Copy every one of the rows below word for word, keeping each line in its original order.

START Listing

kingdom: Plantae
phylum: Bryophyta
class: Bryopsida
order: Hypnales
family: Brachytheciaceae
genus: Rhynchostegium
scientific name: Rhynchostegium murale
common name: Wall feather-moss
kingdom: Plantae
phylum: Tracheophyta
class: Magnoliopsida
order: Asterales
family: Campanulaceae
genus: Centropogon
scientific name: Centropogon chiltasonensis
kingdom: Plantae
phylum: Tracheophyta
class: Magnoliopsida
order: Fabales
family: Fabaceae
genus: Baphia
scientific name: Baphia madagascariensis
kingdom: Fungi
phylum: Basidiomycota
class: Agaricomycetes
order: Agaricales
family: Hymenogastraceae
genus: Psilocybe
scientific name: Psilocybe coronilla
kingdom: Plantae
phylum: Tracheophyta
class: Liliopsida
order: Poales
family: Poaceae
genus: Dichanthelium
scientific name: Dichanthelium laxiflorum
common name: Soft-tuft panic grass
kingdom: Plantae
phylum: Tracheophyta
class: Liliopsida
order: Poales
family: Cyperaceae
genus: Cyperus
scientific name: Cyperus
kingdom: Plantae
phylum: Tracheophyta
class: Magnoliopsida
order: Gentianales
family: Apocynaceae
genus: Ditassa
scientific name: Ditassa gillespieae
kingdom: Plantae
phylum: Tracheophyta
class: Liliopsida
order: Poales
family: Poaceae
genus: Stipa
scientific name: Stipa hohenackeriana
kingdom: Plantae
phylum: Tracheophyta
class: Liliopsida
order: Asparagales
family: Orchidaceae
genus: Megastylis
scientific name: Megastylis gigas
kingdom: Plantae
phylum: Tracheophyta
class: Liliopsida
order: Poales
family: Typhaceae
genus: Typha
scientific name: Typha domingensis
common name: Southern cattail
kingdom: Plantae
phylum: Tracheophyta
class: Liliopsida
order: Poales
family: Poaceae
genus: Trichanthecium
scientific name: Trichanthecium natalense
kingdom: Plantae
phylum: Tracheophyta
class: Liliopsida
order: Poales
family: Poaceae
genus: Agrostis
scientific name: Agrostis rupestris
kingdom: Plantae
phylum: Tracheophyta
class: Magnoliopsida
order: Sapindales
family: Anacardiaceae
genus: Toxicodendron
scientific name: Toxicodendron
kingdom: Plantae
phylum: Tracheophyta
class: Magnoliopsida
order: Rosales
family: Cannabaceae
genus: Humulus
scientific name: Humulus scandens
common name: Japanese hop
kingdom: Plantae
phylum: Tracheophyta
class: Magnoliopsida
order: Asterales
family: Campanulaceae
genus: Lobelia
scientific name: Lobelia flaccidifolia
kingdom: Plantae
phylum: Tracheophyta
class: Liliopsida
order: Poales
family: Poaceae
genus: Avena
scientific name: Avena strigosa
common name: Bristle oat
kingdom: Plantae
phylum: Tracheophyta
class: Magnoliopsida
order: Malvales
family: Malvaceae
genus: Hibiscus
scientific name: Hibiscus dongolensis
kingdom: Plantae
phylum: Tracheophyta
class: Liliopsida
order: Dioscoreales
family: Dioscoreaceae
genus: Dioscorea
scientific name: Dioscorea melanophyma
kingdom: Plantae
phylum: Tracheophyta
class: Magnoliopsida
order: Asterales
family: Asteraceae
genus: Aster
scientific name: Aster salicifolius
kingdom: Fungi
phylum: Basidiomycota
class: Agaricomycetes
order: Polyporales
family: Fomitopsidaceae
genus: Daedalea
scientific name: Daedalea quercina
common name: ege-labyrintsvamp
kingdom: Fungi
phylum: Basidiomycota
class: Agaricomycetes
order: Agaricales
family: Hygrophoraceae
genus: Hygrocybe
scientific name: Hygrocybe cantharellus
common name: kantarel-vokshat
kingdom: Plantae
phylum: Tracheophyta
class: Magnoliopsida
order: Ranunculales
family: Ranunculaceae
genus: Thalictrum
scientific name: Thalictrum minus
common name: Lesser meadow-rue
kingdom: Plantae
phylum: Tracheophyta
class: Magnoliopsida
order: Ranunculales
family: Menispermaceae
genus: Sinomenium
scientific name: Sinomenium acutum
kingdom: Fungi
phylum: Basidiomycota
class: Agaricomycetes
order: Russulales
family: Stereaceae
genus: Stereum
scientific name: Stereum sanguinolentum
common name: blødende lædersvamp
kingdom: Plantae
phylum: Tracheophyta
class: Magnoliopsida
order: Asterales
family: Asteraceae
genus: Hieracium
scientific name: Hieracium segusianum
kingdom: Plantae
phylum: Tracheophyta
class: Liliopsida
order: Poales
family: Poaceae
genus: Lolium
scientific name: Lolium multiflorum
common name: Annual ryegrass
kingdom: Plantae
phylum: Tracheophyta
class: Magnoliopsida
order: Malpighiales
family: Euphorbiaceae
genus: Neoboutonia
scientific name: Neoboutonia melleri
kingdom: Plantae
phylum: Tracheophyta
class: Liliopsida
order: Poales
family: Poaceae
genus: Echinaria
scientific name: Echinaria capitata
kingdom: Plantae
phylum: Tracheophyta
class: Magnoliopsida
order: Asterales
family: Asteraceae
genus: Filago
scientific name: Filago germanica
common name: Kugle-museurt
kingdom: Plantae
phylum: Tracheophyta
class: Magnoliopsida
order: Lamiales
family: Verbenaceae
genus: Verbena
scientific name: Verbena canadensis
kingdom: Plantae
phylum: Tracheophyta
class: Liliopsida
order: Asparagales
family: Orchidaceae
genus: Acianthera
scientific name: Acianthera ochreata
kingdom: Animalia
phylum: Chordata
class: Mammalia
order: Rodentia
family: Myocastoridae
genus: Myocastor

END Listing

• [Solution for this problem]:
kingdom: Plantae
phylum: Bryophyta
class: Bryopsida
order: Hypnales
family: Brachytheciaceae
genus: Rhynchostegium
scientific name: Rhynchostegium murale
common name: Wall feather-moss
kingdom: Plantae
phylum: Tracheophyta
class: Magnoliopsida
order: Asterales
family: Campanulaceae
genus: Centropogon
scientific name: Centropogon chiltasonensis
kingdom: Plantae
phylum: Tracheophyta
class: Magnoliopsida
order: Fabales
family: Fabaceae
genus: Baphia
scientific name: Baphia madagascariensis
kingdom: Fungi
phylum: Basidiomycota
class: Agaricomycetes
order: Agaricales
family: Hymenogastraceae
genus: Psilocybe
scientific name: Psilocybe coronilla
kingdom: Plantae
phylum: Tracheophyta
class: Liliopsida
order: Poales
family: Poaceae
genus: Dichanthelium
scientific name: Dichanthelium laxiflorum
common name: Soft-tuft panic grass
kingdom: Plantae
phylum: Tracheophyta
class: Liliopsida
order: Poales
family: Cyperaceae
genus: Cyperus
scientific name: Cyperus
kingdom: Plantae
phylum: Tracheophyta
class: Magnoliopsida
order: Gentianales
family: Apocynaceae
genus: Ditassa
scientific name: Ditassa gillespieae
kingdom: Plantae
phylum: Tracheophyta
class: Liliopsida
order: Poales
family: Poaceae
genus: Stipa
scientific name: Stipa hohenackeriana
kingdom: Plantae
phylum: Tracheophyta
class: Liliopsida
order: Asparagales
family: Orchidaceae
genus: Megastylis
scientific name: Megastylis gigas
kingdom: Plantae
phylum: Tracheophyta
class: Liliopsida
order: Poales
family: Typhaceae
genus: Typha
scientific name: Typha domingensis
common name: Southern cattail
kingdom: Plantae
phylum: Tracheophyta
class: Liliopsida
order: Poales
family: Poaceae
genus: Trichanthecium
scientific name: Trichanthecium natalense
kingdom: Plantae
phylum: Tracheophyta
class: Liliopsida
order: Poales
family: Poaceae
genus: Agrostis
scientific name: Agrostis rupestris
kingdom: Plantae
phylum: Tracheophyta
class: Magnoliopsida
order: Sapindales
family: Anacardiaceae
genus: Toxicodendron
scientific name: Toxicodendron
kingdom: Plantae
phylum: Tracheophyta
class: Magnoliopsida
order: Rosales
family: Cannabaceae
genus: Humulus
scientific name: Humulus scandens
common name: Japanese hop
kingdom: Plantae
phylum: Tracheophyta
class: Magnoliopsida
order: Asterales
family: Campanulaceae
genus: Lobelia
scientific name: Lobelia flaccidifolia
kingdom: Plantae
phylum: Tracheophyta
class: Liliopsida
order: Poales
family: Poaceae
genus: Avena
scientific name: Avena strigosa
common name: Bristle oat
kingdom: Plantae
phylum: Tracheophyta
class: Magnoliopsida
order: Malvales
family: Malvaceae
genus: Hibiscus
scientific name: Hibiscus dongolensis
kingdom: Plantae
phylum: Tracheophyta
class: Liliopsida
order: Dioscoreales
family: Dioscoreaceae
genus: Dioscorea
scientific name: Dioscorea melanophyma
kingdom: Plantae
phylum: Tracheophyta
class: Magnoliopsida
order: Asterales
family: Asteraceae
genus: Aster
scientific name: Aster salicifolius
kingdom: Fungi
phylum: Basidiomycota
class: Agaricomycetes
order: Polyporales
family: Fomitopsidaceae
genus: Daedalea
scientific name: Daedalea quercina
common name: ege-labyrintsvamp
kingdom: Fungi
phylum: Basidiomycota
class: Agaricomycetes
order: Agaricales
family: Hygrophoraceae
genus: Hygrocybe
scientific name: Hygrocybe cantharellus
common name: kantarel-vokshat
kingdom: Plantae
phylum: Tracheophyta
class: Magnoliopsida
order: Ranunculales
family: Ranunculaceae
genus: Thalictrum
scientific name: Thalictrum minus
common name: Lesser meadow-rue
kingdom: Plantae
phylum: Tracheophyta
class: Magnoliopsida
order: Ranunculales
family: Menispermaceae
genus: Sinomenium
scientific name: Sinomenium acutum
kingdom: Fungi
phylum: Basidiomycota
class: Agaricomycetes
order: Russulales
family: Stereaceae
genus: Stereum
scientific name: Stereum sanguinolentum
common name: blødende lædersvamp
kingdom: Plantae
phylum: Tracheophyta
class: Magnoliopsida
order: Asterales
family: Asteraceae
genus: Hieracium
scientific name: Hieracium segusianum
kingdom: Plantae
phylum: Tracheophyta
class: Liliopsida
order: Poales
family: Poaceae
genus: Lolium
scientific name: Lolium multiflorum
common name: Annual ryegrass
kingdom: Plantae
phylum: Tracheophyta
class: Magnoliopsida
order: Malpighiales
family: Euphorbiaceae
genus: Neoboutonia
scientific name: Neoboutonia melleri
kingdom: Plantae
phylum: Tracheophyta
class: Liliopsida
order: Poales
family: Poaceae
genus: Echinaria
scientific name: Echinaria capitata
kingdom: Plantae
phylum: Tracheophyta
class: Magnoliopsida
order: Asterales
family: Asteraceae
genus: Filago
scientific name: Filago germanica
common name: Kugle-museurt
kingdom: Plantae
phylum: Tracheophyta
class: Magnoliopsida
order: Lamiales
family: Verbenaceae
genus: Verbena
scientific name: Verbena canadensis
kingdom: Plantae
phylum: Tracheophyta
class: Liliopsida
order: Asparagales
family: Orchidaceae
genus: Acianthera
scientific name: Acianthera ochreata
kingdom: Animalia
phylum: Chordata
class: Mammalia
order: Rodentia
family: Myocastoridae
genus: Myocastor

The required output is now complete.